Updated on 2024-07-25 GMT+08:00

Specifications for Custom Images for Training Jobs

When you use a locally developed model and training script to create a custom image, ensure that the custom image complies with the specifications defined by ModelArts.

Specifications

  • Use Ubuntu 18.04 for custom images to in case versions are not compatible.
  • Do not use a custom image larger than 15 GB. The size should not exceed half of the container engine space of the resource pool. Otherwise, the start time of the training job is affected.

    The container engine space of ModelArts public resource pool is 50 GB. By default, the container engine space of the dedicated resource pool is also 50 GB. You can customize the container engine space when creating a dedicated resource pool.

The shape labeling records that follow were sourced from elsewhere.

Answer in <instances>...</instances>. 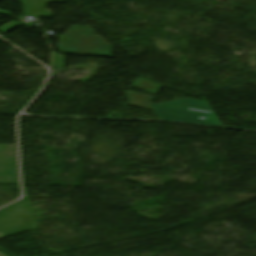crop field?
<instances>
[{
    "mask_svg": "<svg viewBox=\"0 0 256 256\" xmlns=\"http://www.w3.org/2000/svg\"><path fill=\"white\" fill-rule=\"evenodd\" d=\"M160 119L221 125L208 102L184 99L160 105H150Z\"/></svg>",
    "mask_w": 256,
    "mask_h": 256,
    "instance_id": "1",
    "label": "crop field"
},
{
    "mask_svg": "<svg viewBox=\"0 0 256 256\" xmlns=\"http://www.w3.org/2000/svg\"><path fill=\"white\" fill-rule=\"evenodd\" d=\"M96 34L89 26L71 27L66 36H58V51L63 54L112 57V46Z\"/></svg>",
    "mask_w": 256,
    "mask_h": 256,
    "instance_id": "2",
    "label": "crop field"
},
{
    "mask_svg": "<svg viewBox=\"0 0 256 256\" xmlns=\"http://www.w3.org/2000/svg\"><path fill=\"white\" fill-rule=\"evenodd\" d=\"M24 14L27 16L52 17L51 11L45 9L50 3L66 2L65 0H22Z\"/></svg>",
    "mask_w": 256,
    "mask_h": 256,
    "instance_id": "3",
    "label": "crop field"
},
{
    "mask_svg": "<svg viewBox=\"0 0 256 256\" xmlns=\"http://www.w3.org/2000/svg\"><path fill=\"white\" fill-rule=\"evenodd\" d=\"M129 96L130 101L128 102L129 105L145 108L152 110L149 106L150 102L152 101V97L145 96V95H140V94H135L128 92L127 93ZM128 105V106H129Z\"/></svg>",
    "mask_w": 256,
    "mask_h": 256,
    "instance_id": "4",
    "label": "crop field"
},
{
    "mask_svg": "<svg viewBox=\"0 0 256 256\" xmlns=\"http://www.w3.org/2000/svg\"><path fill=\"white\" fill-rule=\"evenodd\" d=\"M133 87L143 90L145 92H148L150 94H153L155 96H157V94L162 88L161 86L154 84L148 80H145L141 77L138 78V80L134 83Z\"/></svg>",
    "mask_w": 256,
    "mask_h": 256,
    "instance_id": "5",
    "label": "crop field"
},
{
    "mask_svg": "<svg viewBox=\"0 0 256 256\" xmlns=\"http://www.w3.org/2000/svg\"><path fill=\"white\" fill-rule=\"evenodd\" d=\"M64 56L57 55L53 53V68L52 69H61L63 68Z\"/></svg>",
    "mask_w": 256,
    "mask_h": 256,
    "instance_id": "6",
    "label": "crop field"
},
{
    "mask_svg": "<svg viewBox=\"0 0 256 256\" xmlns=\"http://www.w3.org/2000/svg\"><path fill=\"white\" fill-rule=\"evenodd\" d=\"M20 26H21V24L15 23V22L13 21V22H11V23H9V24H7V25L1 27V28H0V31L5 32V33H8V32H10V31H12V30H14V29H16V28H18V27H20Z\"/></svg>",
    "mask_w": 256,
    "mask_h": 256,
    "instance_id": "7",
    "label": "crop field"
},
{
    "mask_svg": "<svg viewBox=\"0 0 256 256\" xmlns=\"http://www.w3.org/2000/svg\"><path fill=\"white\" fill-rule=\"evenodd\" d=\"M0 256H5V255H3L2 253H0Z\"/></svg>",
    "mask_w": 256,
    "mask_h": 256,
    "instance_id": "8",
    "label": "crop field"
},
{
    "mask_svg": "<svg viewBox=\"0 0 256 256\" xmlns=\"http://www.w3.org/2000/svg\"><path fill=\"white\" fill-rule=\"evenodd\" d=\"M0 238H3L2 236H0Z\"/></svg>",
    "mask_w": 256,
    "mask_h": 256,
    "instance_id": "9",
    "label": "crop field"
},
{
    "mask_svg": "<svg viewBox=\"0 0 256 256\" xmlns=\"http://www.w3.org/2000/svg\"><path fill=\"white\" fill-rule=\"evenodd\" d=\"M8 12V11H7ZM10 13H12V12H10Z\"/></svg>",
    "mask_w": 256,
    "mask_h": 256,
    "instance_id": "10",
    "label": "crop field"
}]
</instances>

  • The uid of the default user of a custom image must be 1000.
  • The GPU or Ascend driver cannot be installed in a custom image. When you select GPU resources to run training jobs, ModelArts automatically places the GPU driver in the /usr/local/nvidia directory in the training environment. When you select Ascend resources to run training jobs, ModelArts automatically places the Ascend driver in the /usr/local/Ascend/driver directory.
  • x86- or Arm-based custom images can run only with specifications corresponding to their architecture.
    • Run the following command to check the CPU architecture of a custom image:
      docker inspect {Custom image path} | grep Architecture
      The following is the command output for an Arm-based custom image:
      "Architecture": "arm64"
    • If the name of a specification contains Arm, this specification is an Arm-based CPU architecture.

    • If the name of a specification does not contain Arm, this specification is an x86-based CPU architecture.
  • ModelArts does not support the download of open source installation packages. Install the dependency packages required by the training job in the custom image.